(Entries taken from a collection)
****************************************

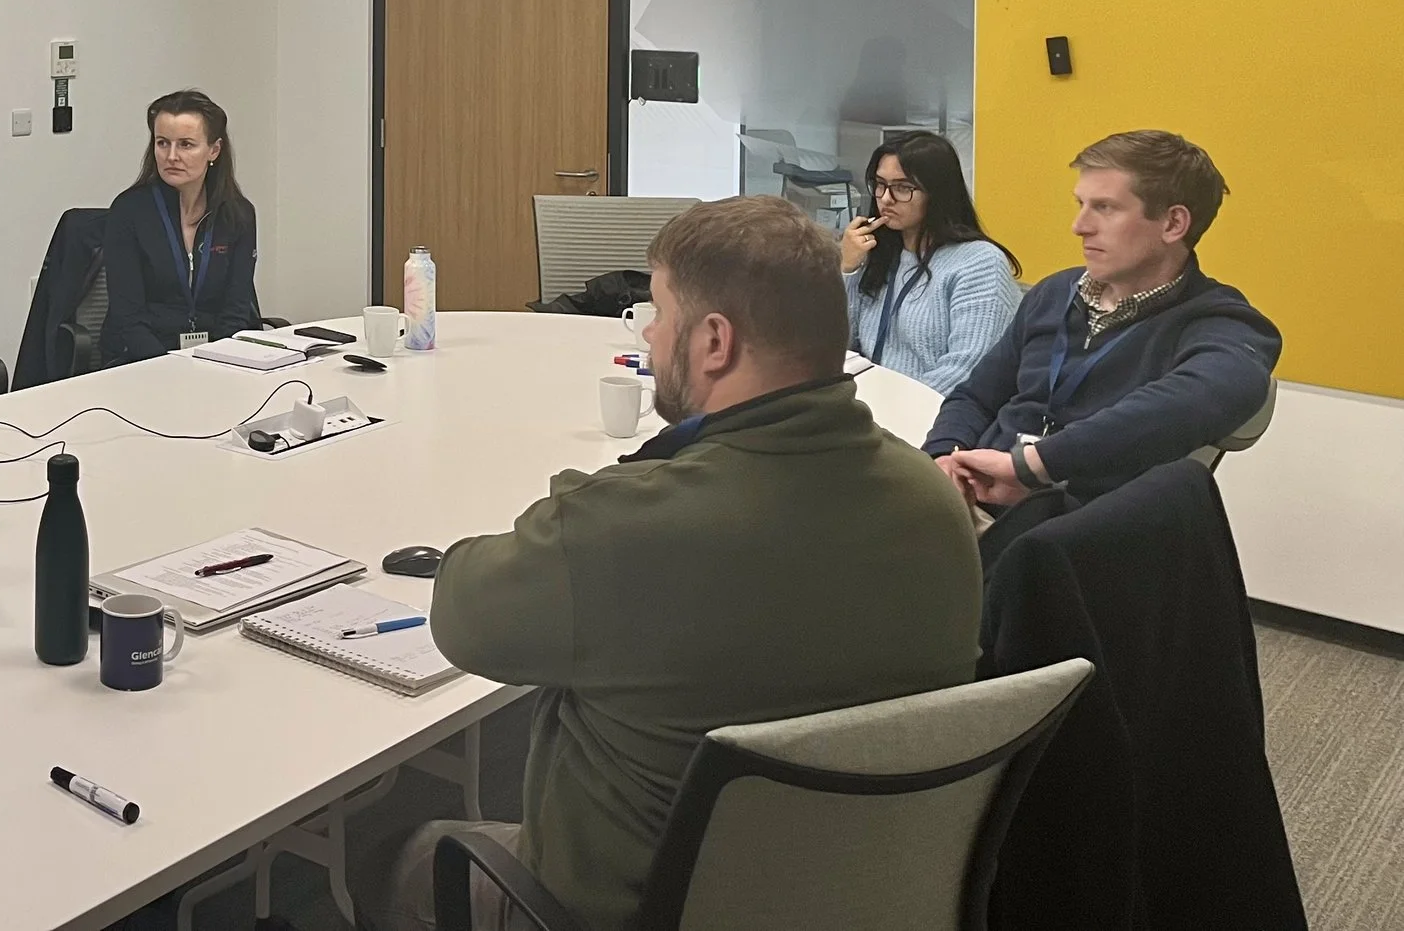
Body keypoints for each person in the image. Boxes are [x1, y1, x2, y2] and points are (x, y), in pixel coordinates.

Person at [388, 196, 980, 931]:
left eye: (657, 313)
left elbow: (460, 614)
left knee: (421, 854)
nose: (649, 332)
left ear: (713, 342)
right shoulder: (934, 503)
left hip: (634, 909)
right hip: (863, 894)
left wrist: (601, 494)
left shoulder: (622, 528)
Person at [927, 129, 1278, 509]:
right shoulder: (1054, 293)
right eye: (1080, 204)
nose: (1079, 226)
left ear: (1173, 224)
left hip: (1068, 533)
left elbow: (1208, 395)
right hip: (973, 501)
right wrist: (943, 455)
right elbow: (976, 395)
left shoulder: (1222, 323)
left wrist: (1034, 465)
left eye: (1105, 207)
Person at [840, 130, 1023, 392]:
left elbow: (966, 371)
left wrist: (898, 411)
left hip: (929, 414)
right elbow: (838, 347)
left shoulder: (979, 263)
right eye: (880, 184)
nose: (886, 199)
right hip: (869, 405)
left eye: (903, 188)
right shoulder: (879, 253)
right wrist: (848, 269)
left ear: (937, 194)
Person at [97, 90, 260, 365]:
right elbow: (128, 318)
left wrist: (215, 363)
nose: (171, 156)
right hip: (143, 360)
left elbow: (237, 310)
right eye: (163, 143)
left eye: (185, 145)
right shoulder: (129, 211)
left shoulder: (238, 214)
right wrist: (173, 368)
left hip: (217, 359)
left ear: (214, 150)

****************************************

**What to work on**
Please write out, exactly as they appear, the lines from the line containing "left ear: (937, 194)" through the last line of the records above, both included.

**Written response**
left ear: (937, 194)
Person at [97, 90, 260, 365]:
right elbow: (128, 318)
left wrist: (215, 363)
nose: (171, 156)
right hip: (143, 360)
left elbow: (237, 310)
right eye: (163, 143)
left eye: (185, 145)
right shoulder: (129, 211)
left shoulder: (238, 214)
right wrist: (173, 368)
left hip: (217, 359)
left ear: (214, 150)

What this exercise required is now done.